◆ Goal
Please state the date the patent litigation excerpt below gives for the Commission's final determination in the enforcement action for the 944 Investigation.

◆ Provided text
An adverse finding in an enforcement action or modification proceeding would take effect immediately upon USITC’s issuance of the final determination, without any Presidential review period. To address such a finding, we would have to further redesign our products to make them non-infringing, and until we made such changes we would not be able to import or ship our products to customers. In such a situation, we may not be able to do so in a manner that does not continue to infringe the patents or that is acceptable to customers. We may not be able to complete, and our customers may not be able to qualify, such redesigned products in a timely fashion, if at all, following the issuance of an adverse final determination, leading to an inability to sell or ship products to customers. Our redesign efforts could be extremely costly and time consuming as well as disruptive to our other development activities and distracting to management. For example, in the enforcement action for the 944 Investigation, although the ALJ issued an initial determination finding that our redesigned products did not violate the June 23, 2016 cease and desist order, if the ALJ modifies the initial determination during the remand proceeding, or if the Commission finds a violation in its final determination on September 4, 2018, we will no longer be able to import or ship our products in the U.S. until we make further changes to address those findings, which could materially and adversely affect our business, revenues, prospects, reputation, results of operations or financial condition. We would also need to obtain USITC or CBP approval to resume importation of such redesigned products into the United States. In addition, the USITC would not provide a service and support exception for our previously redesigned products, and customers may be required to upgrade to new products to obtain service and support. If we are unable to obtain such approvals or provide such service and support exception, our business, prospects, reputation, results of operations or financial condition could be materially and adversely affected.
In the 945 Investigation, while the USITC orders are based upon patent claims that the PTAB has found to be invalid, these orders will remain in effect unless and until the PTAB decisions are affirmed on appeal and the PTO cancels the patents. If the Commission finds a violation in its final determination for the modification proceeding, we will no longer be able to import or ship our products in the U.S. until we make further changes to address those findings and/or until the PTAB decisions are so affirmed and the PTO cancels the patents, which could materially and adversely affect our business, revenues, prospects, reputation, results of operations or financial condition. We would also need to obtain USITC or CBP approval to resume importation of any such redesigned products into the United States. In addition, the USITC would not provide a service and support exception for our previously redesigned products, and customers may be required to upgrade to new products to obtain service and support. If we are unable to obtain such approvals or provide such service and support exception, our business, revenues, prospects, reputation, results of operations or financial condition could be materially and adversely affected. In addition, even if the PTAB decisions are affirmed on appeal, and the patent claims are canceled, if we are found to have violated the USITC’s orders while those orders remain in effect, we may be subject to penalties.

(Stored items)
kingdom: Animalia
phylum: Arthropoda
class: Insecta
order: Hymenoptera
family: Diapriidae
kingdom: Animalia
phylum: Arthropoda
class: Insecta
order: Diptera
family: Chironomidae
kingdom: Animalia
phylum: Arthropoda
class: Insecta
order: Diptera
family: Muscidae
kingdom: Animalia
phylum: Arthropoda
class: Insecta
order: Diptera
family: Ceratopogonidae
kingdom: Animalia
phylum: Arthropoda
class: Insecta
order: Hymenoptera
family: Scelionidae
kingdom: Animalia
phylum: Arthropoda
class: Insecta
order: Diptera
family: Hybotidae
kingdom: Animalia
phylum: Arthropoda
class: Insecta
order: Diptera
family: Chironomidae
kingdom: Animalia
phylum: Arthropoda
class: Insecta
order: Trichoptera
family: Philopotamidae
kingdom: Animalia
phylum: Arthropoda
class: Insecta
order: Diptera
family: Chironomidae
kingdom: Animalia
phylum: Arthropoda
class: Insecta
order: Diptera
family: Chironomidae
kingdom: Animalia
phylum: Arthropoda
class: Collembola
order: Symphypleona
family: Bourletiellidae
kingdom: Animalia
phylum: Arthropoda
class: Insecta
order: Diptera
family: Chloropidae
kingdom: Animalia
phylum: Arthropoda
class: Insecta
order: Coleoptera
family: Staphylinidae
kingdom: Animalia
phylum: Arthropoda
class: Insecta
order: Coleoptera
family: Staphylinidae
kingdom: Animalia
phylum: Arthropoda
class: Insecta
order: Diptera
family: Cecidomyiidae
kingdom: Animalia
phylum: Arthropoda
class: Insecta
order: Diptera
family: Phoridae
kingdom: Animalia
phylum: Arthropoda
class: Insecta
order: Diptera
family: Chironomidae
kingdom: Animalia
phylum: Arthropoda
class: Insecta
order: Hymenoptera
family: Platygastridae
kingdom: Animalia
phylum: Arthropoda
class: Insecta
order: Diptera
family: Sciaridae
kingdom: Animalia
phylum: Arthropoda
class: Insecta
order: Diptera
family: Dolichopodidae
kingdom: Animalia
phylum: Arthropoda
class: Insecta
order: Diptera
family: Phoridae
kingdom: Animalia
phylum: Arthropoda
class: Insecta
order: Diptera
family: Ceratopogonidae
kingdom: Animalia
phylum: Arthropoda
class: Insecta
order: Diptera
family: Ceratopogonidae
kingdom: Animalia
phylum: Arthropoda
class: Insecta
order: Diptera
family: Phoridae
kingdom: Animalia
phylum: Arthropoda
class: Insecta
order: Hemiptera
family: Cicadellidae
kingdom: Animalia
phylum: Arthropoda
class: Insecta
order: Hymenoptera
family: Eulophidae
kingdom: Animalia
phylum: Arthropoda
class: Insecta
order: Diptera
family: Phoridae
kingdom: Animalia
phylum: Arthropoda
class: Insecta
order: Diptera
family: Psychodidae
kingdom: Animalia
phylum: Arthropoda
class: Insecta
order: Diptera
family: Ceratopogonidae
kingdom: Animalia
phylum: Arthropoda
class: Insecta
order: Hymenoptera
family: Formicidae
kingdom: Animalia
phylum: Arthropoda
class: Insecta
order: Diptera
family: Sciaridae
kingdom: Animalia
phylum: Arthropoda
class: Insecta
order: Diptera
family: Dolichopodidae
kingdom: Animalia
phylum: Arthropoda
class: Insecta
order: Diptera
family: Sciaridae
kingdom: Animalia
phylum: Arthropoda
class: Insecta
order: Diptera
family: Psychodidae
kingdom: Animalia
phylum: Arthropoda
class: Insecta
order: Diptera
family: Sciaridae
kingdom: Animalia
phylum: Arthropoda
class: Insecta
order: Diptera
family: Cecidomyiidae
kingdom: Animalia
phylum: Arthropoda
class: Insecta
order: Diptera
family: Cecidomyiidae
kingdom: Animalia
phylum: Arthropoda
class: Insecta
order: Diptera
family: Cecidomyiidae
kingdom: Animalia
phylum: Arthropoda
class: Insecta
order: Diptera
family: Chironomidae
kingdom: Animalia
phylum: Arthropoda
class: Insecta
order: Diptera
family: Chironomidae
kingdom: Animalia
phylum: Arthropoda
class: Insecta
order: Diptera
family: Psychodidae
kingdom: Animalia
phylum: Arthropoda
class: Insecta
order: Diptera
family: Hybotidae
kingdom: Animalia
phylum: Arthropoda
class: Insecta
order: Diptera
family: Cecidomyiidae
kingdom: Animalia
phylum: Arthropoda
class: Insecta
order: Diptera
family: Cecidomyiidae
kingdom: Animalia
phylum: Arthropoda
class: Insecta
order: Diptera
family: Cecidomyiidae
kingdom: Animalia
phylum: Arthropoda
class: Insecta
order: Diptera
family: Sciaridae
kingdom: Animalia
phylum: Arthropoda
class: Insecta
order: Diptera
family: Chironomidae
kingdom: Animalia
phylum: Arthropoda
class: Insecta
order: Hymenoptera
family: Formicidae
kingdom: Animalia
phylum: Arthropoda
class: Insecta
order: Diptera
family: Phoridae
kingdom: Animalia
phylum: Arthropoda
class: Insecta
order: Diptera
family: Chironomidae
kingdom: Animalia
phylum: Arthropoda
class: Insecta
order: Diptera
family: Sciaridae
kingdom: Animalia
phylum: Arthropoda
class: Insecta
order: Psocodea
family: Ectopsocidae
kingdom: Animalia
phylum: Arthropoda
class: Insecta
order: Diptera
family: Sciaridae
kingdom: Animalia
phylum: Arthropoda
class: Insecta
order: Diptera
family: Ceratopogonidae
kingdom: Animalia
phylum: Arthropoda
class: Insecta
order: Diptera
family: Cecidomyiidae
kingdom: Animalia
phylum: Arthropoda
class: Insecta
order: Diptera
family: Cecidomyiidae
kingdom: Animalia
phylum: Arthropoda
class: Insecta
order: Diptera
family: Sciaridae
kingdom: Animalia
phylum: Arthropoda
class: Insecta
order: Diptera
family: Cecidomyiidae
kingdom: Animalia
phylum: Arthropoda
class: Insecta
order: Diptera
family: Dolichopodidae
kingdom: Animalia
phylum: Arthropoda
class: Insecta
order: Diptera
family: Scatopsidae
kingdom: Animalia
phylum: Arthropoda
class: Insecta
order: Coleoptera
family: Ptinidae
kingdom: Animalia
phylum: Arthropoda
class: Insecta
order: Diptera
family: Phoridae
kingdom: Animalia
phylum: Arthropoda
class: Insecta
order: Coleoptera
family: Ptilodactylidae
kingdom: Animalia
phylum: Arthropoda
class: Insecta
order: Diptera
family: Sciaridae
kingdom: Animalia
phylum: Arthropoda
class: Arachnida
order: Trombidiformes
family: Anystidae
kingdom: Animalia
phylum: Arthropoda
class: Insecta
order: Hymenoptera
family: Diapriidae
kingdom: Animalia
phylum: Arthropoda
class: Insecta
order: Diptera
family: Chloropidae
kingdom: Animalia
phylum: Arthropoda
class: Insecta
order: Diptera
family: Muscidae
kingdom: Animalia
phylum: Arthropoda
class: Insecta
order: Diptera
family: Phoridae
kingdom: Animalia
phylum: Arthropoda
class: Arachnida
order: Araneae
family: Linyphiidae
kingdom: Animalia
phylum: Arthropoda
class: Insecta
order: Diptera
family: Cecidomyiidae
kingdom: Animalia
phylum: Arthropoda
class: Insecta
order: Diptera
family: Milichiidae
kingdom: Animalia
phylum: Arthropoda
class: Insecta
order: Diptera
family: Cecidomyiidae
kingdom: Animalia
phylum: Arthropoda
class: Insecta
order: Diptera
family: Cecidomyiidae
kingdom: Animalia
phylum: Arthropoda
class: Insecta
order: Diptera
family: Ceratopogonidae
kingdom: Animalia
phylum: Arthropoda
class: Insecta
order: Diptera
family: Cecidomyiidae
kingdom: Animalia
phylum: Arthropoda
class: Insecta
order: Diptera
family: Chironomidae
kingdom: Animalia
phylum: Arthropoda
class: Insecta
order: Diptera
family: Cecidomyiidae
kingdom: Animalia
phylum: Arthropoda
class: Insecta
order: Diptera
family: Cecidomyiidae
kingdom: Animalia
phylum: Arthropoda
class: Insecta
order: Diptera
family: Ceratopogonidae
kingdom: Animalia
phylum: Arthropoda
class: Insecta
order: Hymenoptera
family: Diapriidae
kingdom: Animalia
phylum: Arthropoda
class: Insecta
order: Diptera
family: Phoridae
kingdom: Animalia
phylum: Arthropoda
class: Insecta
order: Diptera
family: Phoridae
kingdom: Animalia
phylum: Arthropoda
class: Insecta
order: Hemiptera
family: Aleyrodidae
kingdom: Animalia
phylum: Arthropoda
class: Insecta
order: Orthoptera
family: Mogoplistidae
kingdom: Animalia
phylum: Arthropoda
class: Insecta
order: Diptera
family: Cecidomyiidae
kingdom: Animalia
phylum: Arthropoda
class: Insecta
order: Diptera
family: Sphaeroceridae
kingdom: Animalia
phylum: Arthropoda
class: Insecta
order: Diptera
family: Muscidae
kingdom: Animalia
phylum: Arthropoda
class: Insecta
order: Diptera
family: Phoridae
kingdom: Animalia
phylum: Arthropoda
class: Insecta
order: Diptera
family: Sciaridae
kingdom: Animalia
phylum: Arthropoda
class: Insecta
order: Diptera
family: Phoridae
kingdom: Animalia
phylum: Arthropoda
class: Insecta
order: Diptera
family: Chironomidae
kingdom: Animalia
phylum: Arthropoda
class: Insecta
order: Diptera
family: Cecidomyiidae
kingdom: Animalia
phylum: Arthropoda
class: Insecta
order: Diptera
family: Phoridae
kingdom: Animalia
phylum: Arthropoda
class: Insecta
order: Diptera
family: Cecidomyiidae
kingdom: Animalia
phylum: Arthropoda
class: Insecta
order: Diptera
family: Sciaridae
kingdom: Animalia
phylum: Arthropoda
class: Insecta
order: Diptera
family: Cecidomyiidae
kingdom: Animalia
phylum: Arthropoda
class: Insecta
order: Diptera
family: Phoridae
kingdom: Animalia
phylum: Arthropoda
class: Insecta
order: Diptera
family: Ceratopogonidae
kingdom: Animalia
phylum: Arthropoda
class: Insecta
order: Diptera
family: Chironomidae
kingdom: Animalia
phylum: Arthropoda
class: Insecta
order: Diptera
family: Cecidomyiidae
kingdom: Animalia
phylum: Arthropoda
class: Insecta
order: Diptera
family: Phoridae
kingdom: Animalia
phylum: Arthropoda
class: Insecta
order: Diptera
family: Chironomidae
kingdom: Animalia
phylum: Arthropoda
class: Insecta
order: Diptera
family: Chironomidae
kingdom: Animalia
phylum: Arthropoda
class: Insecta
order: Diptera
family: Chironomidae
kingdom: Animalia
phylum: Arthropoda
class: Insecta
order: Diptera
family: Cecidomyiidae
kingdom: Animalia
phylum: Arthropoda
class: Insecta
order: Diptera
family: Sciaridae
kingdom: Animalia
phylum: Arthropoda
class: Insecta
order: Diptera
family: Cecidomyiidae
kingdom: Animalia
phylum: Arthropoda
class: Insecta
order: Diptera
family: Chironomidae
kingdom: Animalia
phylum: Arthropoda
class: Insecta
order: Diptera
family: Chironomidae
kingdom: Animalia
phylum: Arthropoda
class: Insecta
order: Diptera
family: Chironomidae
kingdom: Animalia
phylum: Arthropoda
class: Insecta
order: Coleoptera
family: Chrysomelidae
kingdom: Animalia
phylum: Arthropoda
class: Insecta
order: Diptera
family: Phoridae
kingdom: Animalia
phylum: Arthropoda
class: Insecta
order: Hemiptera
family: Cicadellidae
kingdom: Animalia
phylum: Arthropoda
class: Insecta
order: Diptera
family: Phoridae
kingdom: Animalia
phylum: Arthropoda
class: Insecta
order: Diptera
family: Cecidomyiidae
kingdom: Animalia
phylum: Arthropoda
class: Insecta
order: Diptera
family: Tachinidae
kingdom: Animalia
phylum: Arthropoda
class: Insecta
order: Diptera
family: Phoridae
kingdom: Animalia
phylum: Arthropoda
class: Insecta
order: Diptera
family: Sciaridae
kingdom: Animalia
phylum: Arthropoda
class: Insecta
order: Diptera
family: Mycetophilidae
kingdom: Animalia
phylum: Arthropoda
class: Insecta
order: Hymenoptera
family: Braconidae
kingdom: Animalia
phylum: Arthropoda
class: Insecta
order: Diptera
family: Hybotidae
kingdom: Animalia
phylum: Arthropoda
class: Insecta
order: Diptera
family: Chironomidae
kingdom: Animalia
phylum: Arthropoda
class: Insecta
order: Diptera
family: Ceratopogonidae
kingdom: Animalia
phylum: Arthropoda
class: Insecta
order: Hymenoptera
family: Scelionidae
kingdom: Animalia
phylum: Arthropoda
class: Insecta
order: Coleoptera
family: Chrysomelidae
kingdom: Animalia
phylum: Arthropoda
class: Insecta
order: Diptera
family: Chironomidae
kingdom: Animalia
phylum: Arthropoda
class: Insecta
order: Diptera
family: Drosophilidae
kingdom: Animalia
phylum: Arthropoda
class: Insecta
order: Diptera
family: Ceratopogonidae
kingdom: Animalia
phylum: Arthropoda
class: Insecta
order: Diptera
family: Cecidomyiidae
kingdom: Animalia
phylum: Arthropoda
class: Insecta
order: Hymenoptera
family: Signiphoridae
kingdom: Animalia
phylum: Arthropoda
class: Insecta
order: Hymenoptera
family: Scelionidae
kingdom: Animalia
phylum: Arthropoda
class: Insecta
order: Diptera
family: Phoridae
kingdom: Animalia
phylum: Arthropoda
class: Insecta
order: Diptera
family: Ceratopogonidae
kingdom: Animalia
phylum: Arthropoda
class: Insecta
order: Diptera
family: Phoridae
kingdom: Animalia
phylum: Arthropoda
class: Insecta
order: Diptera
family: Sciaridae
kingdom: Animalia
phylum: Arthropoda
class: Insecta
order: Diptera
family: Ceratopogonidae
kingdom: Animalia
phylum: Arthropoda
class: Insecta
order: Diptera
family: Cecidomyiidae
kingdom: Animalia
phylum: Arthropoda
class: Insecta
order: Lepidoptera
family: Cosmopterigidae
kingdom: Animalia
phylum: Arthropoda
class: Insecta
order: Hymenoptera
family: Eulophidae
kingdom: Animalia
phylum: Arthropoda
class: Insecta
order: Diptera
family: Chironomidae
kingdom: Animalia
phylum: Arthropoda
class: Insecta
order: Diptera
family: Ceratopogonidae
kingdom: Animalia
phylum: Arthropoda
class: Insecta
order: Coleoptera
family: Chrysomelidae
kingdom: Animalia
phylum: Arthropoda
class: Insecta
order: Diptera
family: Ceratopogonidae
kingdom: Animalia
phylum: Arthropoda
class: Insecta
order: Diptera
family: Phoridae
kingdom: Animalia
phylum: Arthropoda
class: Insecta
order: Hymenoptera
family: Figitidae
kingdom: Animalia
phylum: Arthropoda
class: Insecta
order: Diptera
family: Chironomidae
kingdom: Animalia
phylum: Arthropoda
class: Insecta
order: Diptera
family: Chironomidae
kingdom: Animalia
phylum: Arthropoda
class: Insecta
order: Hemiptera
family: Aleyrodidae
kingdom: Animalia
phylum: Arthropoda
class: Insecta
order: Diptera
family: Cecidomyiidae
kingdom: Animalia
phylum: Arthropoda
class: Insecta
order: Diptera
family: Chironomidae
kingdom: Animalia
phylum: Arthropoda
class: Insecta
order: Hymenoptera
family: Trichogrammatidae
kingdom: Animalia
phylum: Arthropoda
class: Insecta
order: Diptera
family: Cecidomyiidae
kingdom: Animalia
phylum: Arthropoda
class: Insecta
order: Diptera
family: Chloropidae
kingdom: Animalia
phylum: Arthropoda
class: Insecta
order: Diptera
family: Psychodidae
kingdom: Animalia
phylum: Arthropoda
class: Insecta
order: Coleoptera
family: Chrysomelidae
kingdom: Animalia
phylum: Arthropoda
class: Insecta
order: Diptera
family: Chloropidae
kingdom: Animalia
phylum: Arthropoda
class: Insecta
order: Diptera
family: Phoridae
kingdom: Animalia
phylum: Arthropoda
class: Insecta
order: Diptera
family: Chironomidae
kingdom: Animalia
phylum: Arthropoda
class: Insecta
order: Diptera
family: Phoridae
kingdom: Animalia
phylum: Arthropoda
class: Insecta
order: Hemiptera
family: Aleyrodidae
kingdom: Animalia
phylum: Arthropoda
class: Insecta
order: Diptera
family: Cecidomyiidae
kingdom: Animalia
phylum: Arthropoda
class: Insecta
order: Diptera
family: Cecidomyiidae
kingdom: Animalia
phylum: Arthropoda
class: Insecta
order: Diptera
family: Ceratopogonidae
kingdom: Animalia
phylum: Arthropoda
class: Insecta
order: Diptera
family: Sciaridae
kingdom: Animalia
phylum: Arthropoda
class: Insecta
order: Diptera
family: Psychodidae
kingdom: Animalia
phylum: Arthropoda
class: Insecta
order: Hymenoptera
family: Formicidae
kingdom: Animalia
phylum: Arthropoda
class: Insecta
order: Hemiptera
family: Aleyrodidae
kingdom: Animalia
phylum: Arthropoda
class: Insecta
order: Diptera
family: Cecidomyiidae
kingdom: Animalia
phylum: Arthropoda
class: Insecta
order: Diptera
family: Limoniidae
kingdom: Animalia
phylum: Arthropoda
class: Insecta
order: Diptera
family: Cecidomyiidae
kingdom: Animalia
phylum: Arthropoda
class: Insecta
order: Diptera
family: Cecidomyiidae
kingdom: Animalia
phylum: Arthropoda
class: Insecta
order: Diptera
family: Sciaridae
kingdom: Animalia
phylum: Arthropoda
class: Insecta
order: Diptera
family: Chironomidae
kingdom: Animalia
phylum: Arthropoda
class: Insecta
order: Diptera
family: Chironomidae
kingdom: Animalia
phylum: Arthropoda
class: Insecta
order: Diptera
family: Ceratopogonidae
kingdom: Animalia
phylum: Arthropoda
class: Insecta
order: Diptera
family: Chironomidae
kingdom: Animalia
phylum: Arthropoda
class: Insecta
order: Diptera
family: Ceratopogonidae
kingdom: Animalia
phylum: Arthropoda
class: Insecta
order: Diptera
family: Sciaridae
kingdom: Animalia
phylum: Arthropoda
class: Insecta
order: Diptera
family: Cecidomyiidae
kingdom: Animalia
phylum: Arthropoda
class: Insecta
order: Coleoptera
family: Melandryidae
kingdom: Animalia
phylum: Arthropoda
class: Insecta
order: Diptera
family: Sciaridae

◆ Solution to this problem
September 4, 2018